Patients like traveling to the U.S. because they can get immediate, high-quality, cutting-edge care that isn't available at home.
Hospitals like caring for medical tourists because they're lucrative. Very lucrative.
"Nobody's looking to the United States to save a buck," Woodman said.
Partners HealthCare is a nonprofit health care group that includes Massachusetts General Hospital, Brigham and Women's Hospital and other medical centers in and around Boston. It sees an estimated 6,000 international patients per year — less than half a percent of all of its patients — but the hospital group maintains international patient centers within its two largest hospitals and has created a special division to serve foreign patients and attract more.
"That's a small population, but it tends to have disproportionate financial potential for hospitals," said Ed McCarthy, Partners' vice president for international business. "These patients, for the most part, tend to pay a higher percentage of the charges than local patients. Local patients are usually insured and their insurance companies negotiate discounts and special rates with hospitals."
Although some foreign patients have health insurance, most don't. They — or, sometimes, their governments — pay cash with little-to-no haggling on price. Even when hospitals offer 25 or 35 percent discounts, serving foreign patients is still extremely profitable. A single patient can pay tens of thousands of dollars, depending on the treatment.

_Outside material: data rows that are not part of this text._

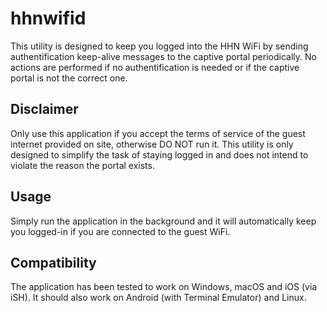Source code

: # hhnwifid
This utility is designed to keep you logged into the HHN WiFi by sending authentification keep-alive messages to the captive portal periodically.
No actions are performed if no authentification is needed or if the captive portal is not the correct one.

## Disclaimer
Only use this application if you accept the terms of service of the guest internet provided on site, otherwise DO NOT run it.
This utility is only designed to simplify the task of staying logged in and does not intend to violate the reason the portal exists.

## Usage
Simply run the application in the background and it will automatically keep you logged-in if you are connected to the guest WiFi.

## Compatibility
The application has been tested to work on Windows, macOS and iOS (via iSH). It should also work on Android (with Terminal Emulator) and Linux.
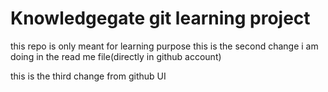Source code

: # Knowledgegate git learning project

this repo is only meant for learning purpose
this is the second change i am doing in the read me file(directly in github account)

this is the third change from github UI
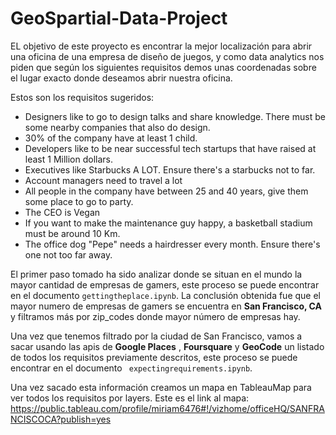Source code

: # GeoSpartial-Data-Project

EL objetivo de este proyecto es encontrar la mejor localización para abrir una oficina de una empresa de diseño de juegos, y como data analytics nos piden que  según los siguientes requisitos demos unas coordenadas sobre el lugar exacto donde deseamos abrir nuestra oficina.

Estos son los requisitos sugeridos:

- Designers like to go to design talks and share knowledge. There must be some nearby companies that also do design.
- 30% of the company have at least 1 child.
- Developers like to be near successful tech startups that have raised at least 1 Million dollars.
- Executives like Starbucks A LOT. Ensure there's a starbucks not to far.
- Account managers need to travel a lot
- All people in the company have between 25 and 40 years, give them some place to go to party.
- The CEO is Vegan
- If you want to make the maintenance guy happy, a basketball stadium must be around 10 Km.
- The office dog "Pepe" needs a hairdresser every month. Ensure there's one not too far away.

El primer paso tomado ha sido analizar donde se situan en el mundo la mayor cantidad de empresas de gamers, este proceso se puede encontrar en el documento ``gettingtheplace.ipynb``. 
La conclusión obtenida fue que el mayor numero de empresas de gamers se encuentra en **San Francisco, CA** y filtramos más por zip_codes donde mayor número de empresas hay.

Una vez que tenemos filtrado por la ciudad de San Francisco, vamos a sacar usando las apis de **Google Places** , **Foursquare**  y **GeoCode** un listado de todos los requisitos previamente descritos, este proceso se puede encontrar en el documento `` expectingrequirements.ipynb``.

Una vez sacado esta información creamos un mapa en TableauMap para ver todos los requisitos por layers. 
Este es el link al mapa:
https://public.tableau.com/profile/miriam6476#!/vizhome/officeHQ/SANFRANCISCOCA?publish=yes




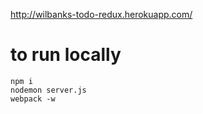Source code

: http://wilbanks-todo-redux.herokuapp.com/

# to run locally

    npm i
    nodemon server.js
    webpack -w

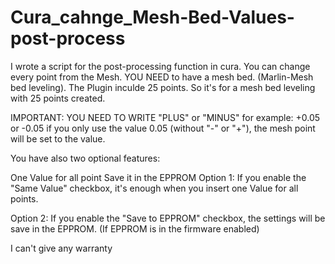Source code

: # Cura_cahnge_Mesh-Bed-Values-post-process
I wrote a script for the post-processing function in cura.
You can change every point from the Mesh. YOU NEED to have a mesh bed. (Marlin-Mesh bed leveling). The Plugin inculde 25 points. So it's for a mesh bed leveling with 25 points created.

IMPORTANT:
YOU NEED TO WRITE "PLUS" or "MINUS"
for example: +0.05 or -0.05
if you only use the value 0.05 (without "-" or "+"), the mesh point will be set to the value.

You have also two optional features:

One Value for all point
Save it in the EPPROM
Option 1: If you enable the "Same Value" checkbox, it's enough when you insert one Value for all points.

Option 2: If you enable the "Save to EPPROM" checkbox, the settings will be save in the EPPROM. (If EPPROM is in the firmware enabled)

I can't give any warranty
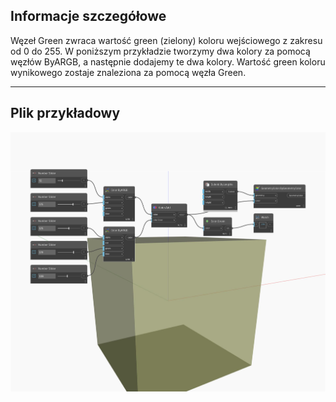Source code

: ## Informacje szczegółowe
Węzeł Green zwraca wartość green (zielony) koloru wejściowego z zakresu od 0 do 255. W poniższym przykładzie tworzymy dwa kolory za pomocą węzłów ByARGB, a następnie dodajemy te dwa kolory. Wartość green koloru wynikowego zostaje znaleziona za pomocą węzła Green.
___
## Plik przykładowy

![Green](./DSCore.Color.Green_img.jpg)

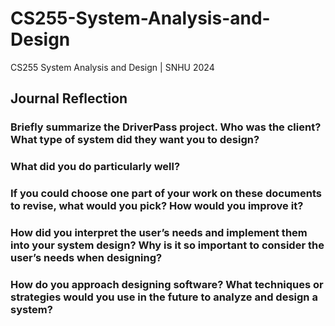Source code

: # CS255-System-Analysis-and-Design
CS255 System Analysis and Design | SNHU 2024

## Journal Reflection

### Briefly summarize the DriverPass project. Who was the client? What type of system did they want you to design?
### What did you do particularly well?
### If you could choose one part of your work on these documents to revise, what would you pick? How would you improve it?
### How did you interpret the user’s needs and implement them into your system design? Why is it so important to consider the user’s needs when designing?
### How do you approach designing software? What techniques or strategies would you use in the future to analyze and design a system?
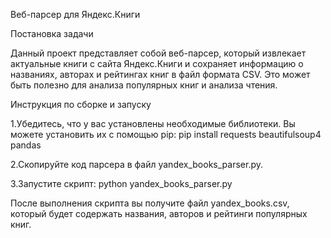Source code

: Веб-парсер для Яндекс.Книги

Постановка задачи

Данный проект представляет собой веб-парсер, который извлекает актуальные книги с сайта Яндекс.Книги и сохраняет информацию о названиях, авторах и рейтингах книг в файл формата CSV. Это может быть полезно для анализа популярных книг и анализа чтения.

Инструкция по сборке и запуску

1.Убедитесь, что у вас установлены необходимые библиотеки. Вы можете установить их с помощью pip: pip install requests beautifulsoup4 pandas

2.Скопируйте код парсера в файл yandex_books_parser.py.

3.Запустите скрипт: python yandex_books_parser.py

После выполнения скрипта вы получите файл yandex_books.csv, который будет содержать названия, авторов и рейтинги популярных книг.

With that in mind, large hospitals are increasingly creating international patient departments, forming relationships with "concierge medical tourism" groups to get referrals, and branding themselves — and advertising — as the best places for foreigners to get health care.

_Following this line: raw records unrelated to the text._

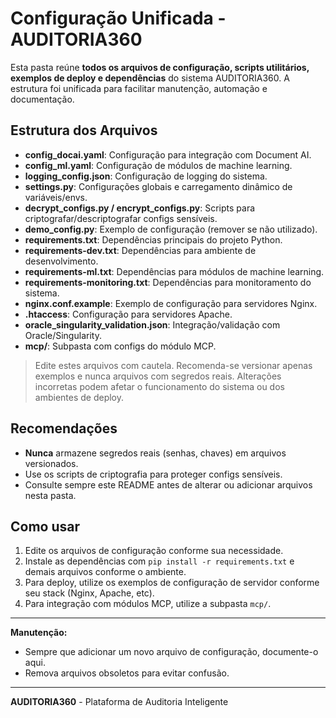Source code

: 
# Configuração Unificada - AUDITORIA360

Esta pasta reúne **todos os arquivos de configuração, scripts utilitários, exemplos de deploy e dependências** do sistema AUDITORIA360. A estrutura foi unificada para facilitar manutenção, automação e documentação.

## Estrutura dos Arquivos

- **config_docai.yaml**: Configuração para integração com Document AI.
- **config_ml.yaml**: Configuração de módulos de machine learning.
- **logging_config.json**: Configuração de logging do sistema.
- **settings.py**: Configurações globais e carregamento dinâmico de variáveis/envs.
- **decrypt_configs.py / encrypt_configs.py**: Scripts para criptografar/descriptografar configs sensíveis.
- **demo_config.py**: Exemplo de configuração (remover se não utilizado).
- **requirements.txt**: Dependências principais do projeto Python.
- **requirements-dev.txt**: Dependências para ambiente de desenvolvimento.
- **requirements-ml.txt**: Dependências para módulos de machine learning.
- **requirements-monitoring.txt**: Dependências para monitoramento do sistema.
- **nginx.conf.example**: Exemplo de configuração para servidores Nginx.
- **.htaccess**: Configuração para servidores Apache.
- **oracle_singularity_validation.json**: Integração/validação com Oracle/Singularity.
- **mcp/**: Subpasta com configs do módulo MCP.

> Edite estes arquivos com cautela. Recomenda-se versionar apenas exemplos e nunca arquivos com segredos reais. Alterações incorretas podem afetar o funcionamento do sistema ou dos ambientes de deploy.

## Recomendações

- **Nunca** armazene segredos reais (senhas, chaves) em arquivos versionados.
- Use os scripts de criptografia para proteger configs sensíveis.
- Consulte sempre este README antes de alterar ou adicionar arquivos nesta pasta.

## Como usar

1. Edite os arquivos de configuração conforme sua necessidade.
2. Instale as dependências com `pip install -r requirements.txt` e demais arquivos conforme o ambiente.
3. Para deploy, utilize os exemplos de configuração de servidor conforme seu stack (Nginx, Apache, etc).
4. Para integração com módulos MCP, utilize a subpasta `mcp/`.

---

**Manutenção:**
- Sempre que adicionar um novo arquivo de configuração, documente-o aqui.
- Remova arquivos obsoletos para evitar confusão.

---

**AUDITORIA360** - Plataforma de Auditoria Inteligente
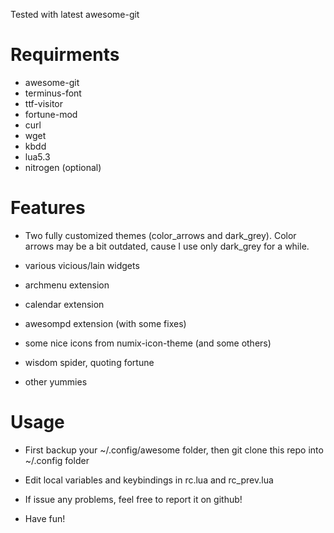 Tested with latest awesome-git

# Requirments

* awesome-git
* terminus-font
* ttf-visitor
* fortune-mod
* curl
* wget
* kbdd
* lua5.3
* nitrogen (optional)

# Features

* Two fully customized themes (color_arrows and dark_grey). Color arrows may be a bit outdated, cause I use only dark_grey for a while.

* various vicious/lain widgets

* archmenu extension

* calendar extension

* awesompd extension (with some fixes)

* some nice icons from numix-icon-theme (and some others)

* wisdom spider, quoting fortune

* other yummies

# Usage

* First backup your ~/.config/awesome folder, then git clone this repo into ~/.config folder

* Edit local variables and keybindings in rc.lua and rc_prev.lua

* If issue any problems, feel free to report it on github!

* Have fun!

In Rochester, Minn., the Mayo Clinic has become one of the best at wooing medical tourists, both from within the U.S. and from other countries. It's gotten so good that The Boston Globe recently ran a feature about it.
About 40 percent of the 400,000 patients seen at Mayo's main Minnesota campus each year live at least 500 miles away, and 8,500 live in other countries, according to the story. That means about 2 percent of their patient population comes from outside the U.S., compared to less than half a percent at Partners.
Woodman said successful hospitals have the basics down when it comes to foreign patients: interpreters, familiar foods, cultural sensitivity. They also have a stellar medical reputation, are easy to get to and, often, have cultural or medical relationships with the sending country. (South Florida, with its Hispanic culture, draws a lot of patients from Spanish-speaking countries, for example.)
But there's "tourism" in medical tourism, too. Location matters to patients. Hotels matter. Restaurants, shopping and activities all matter.
"If you're a patient from somewhere else and you have a choice between going there or New York or London or Los Angeles or Boston or Dubai, you're competing not just on medical care, you're competing on the entire pluses and minuses of that city," Woodman said. "Let's put it this way: If you can convince a lot of people to come to Rochester, Minn., especially in the wintertime, you're doing something right."
The Mayo Clinic and the state of Minnesota seem to agree. In 2013, Minnesota passed a "destination medical center" law that gave a half-billion dollars in state tax breaks to a $6 billion expansion project designed to make the Mayo Clinic and Rochester a complete global medical destination.
Woodman sees medical tourism growing 15 to 20 percent per year worldwide in the coming years as people in developing countries get richer and more cutting-edge treatments become available.
Long term — in 30 or so years, as more countries develop good medical care — he predicts medical tourism will decline. Mostly.
"There's always going to be travel for star doctors, for access to certain types of treatments, for experimental treatments. And for value," he said.